The success of “Shaft” made Pitts a popular player in the Memphis studios. Soon Pitts received a call from another Stax artist, Rufus Thomas, and a third classic lick was born. When Orleans (“Dance With Me”) covered Thomas’ hit, “The Breakdown,” they also copped Pitts’ trick of running his left hand up and down the strings along the neck—a technique that creates a whiplash/ ricochet effect.

“I created that to make up for missing a note,” Pitts admits. “If I am playing a song, and I don’t have the lick yet, I will put something in like that. I didn’t get it from anybody else. I started doing that when I was 12 years old. Later I started incorporating it with the drums on purpose, but in the beginning I used it to make up for the quarter-note I missed on a particular song. Nobody knows that, but you can go on and tell now that I told you.”

More recently, Pitts has been keeping the Stax guitar sound alive in his work with the Bo-Keys, a largely instrumental group from Memphis. On their record, Got to Get Back! [Electrophonic], his wah work is heard to full, er, effect on tunes like “90 Days Same as Cash,” and the “Shaft”- inspired “Work That Thing.”
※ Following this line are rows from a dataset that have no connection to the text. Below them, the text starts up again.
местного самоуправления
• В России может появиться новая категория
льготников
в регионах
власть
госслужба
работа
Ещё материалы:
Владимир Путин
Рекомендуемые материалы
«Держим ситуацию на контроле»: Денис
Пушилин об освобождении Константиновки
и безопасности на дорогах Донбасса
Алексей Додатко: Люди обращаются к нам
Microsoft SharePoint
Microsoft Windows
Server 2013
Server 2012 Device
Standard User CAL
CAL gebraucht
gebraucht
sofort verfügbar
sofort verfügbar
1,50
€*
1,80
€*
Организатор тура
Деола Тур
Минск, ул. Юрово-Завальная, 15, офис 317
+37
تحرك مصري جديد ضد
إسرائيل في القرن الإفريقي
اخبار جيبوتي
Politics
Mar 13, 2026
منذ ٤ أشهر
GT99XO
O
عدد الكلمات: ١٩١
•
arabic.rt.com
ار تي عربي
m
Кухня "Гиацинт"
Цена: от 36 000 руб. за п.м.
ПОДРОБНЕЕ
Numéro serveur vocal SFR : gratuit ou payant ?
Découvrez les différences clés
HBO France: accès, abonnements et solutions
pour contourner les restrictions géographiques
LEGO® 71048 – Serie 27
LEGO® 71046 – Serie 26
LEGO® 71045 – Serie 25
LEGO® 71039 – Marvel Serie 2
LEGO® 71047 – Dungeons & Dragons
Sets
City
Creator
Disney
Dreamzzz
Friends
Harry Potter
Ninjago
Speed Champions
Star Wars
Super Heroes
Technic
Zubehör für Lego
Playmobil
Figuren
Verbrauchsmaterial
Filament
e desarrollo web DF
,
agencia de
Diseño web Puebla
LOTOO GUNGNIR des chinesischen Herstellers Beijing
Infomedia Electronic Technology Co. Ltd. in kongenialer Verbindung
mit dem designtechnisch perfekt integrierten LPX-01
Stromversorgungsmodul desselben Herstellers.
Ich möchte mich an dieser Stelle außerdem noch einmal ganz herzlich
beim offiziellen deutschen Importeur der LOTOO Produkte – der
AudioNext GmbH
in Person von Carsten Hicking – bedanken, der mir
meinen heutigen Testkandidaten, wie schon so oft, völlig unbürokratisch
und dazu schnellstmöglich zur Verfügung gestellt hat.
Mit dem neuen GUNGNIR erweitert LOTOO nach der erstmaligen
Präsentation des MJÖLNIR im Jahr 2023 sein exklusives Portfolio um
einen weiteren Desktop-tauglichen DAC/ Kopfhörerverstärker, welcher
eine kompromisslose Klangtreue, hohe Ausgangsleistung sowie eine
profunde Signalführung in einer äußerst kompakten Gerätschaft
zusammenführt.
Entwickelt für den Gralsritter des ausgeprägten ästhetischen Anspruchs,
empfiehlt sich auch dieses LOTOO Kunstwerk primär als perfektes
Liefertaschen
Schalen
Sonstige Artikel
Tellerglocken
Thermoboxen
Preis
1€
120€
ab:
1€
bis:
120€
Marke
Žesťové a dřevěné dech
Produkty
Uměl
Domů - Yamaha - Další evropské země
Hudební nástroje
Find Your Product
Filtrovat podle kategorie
He puts his own twist on the Steve Cropper rhythm/lead style on tunes such as “Just Chillin’,” and “I’m Going Home.” The latter, a blues featuring Charlie Musselwhite, recalls Cropper’s work with Albert King. “I was into Steve Cropper because I was into Otis Redding,” says Pitts. “I liked the twostring things he did, like on ‘Soul Man.’ I told Steve one day, ‘You took a country lick and made it funky.’”

For his early Stax work, including “Shaft,” Pitts favored black and sunburst Les Paul Customs. Today he prefers a recent Fender Stratocaster, especially for live performance. “A Stratocaster is so durable, man. I could bust you in the head with it and it would still stay in tune,” he laughs. “I’ve got locking tuners on it. Once I tune it, I might not have to touch it again that night. When I use the Les Paul, I have to tune all through the set. When recording, I also use a Les Paul and a Telecaster. These days, I use a Super Reverb in the studio and on stage.”

Scott Bomar, bassist and producer with the Bo-Keys, helps Pitts achieve the classic Memphis guitar sound in the studio. “I have two amps that Skip played through: a silverface Super Reverb on about 85 percent of the tracks, and a silverface Deluxe Reverb on the rest.

“Most of the guitars were recorded blending a Shure SM7B with a Royer R-121. The SM7B is like a beefier SM57, and is used for a lot of voice-over work. On a few of the songs we used an Electro-Voice 664 instead of the Shure. The EV has a unique midrange bump. I set the mics pretty close on the speakers, off axis, and then I ran them through a Vintech X73i preamp.

“I also tracked Skip through one of my favorite pieces of gear for guitars: a JFL Audio CLF5 compressor made by Frank Lacy down in Oxford, Mississippi. For mixing I used a Tubetech LCA 2B compressor.”

The Washington, DC-raised Pitts began his career working with more urban acts such as the Coasters, Gene Chandler, and the Isleys, and has played the blues with Cyndi Lauper—but his heart in is the Southern- fried sound of Stax. “It’s close to church soul, like when people get the Holy Ghost,” he says. “Memphis soul guitar? On a scale of one-to-ten, I give it a ten and a half.”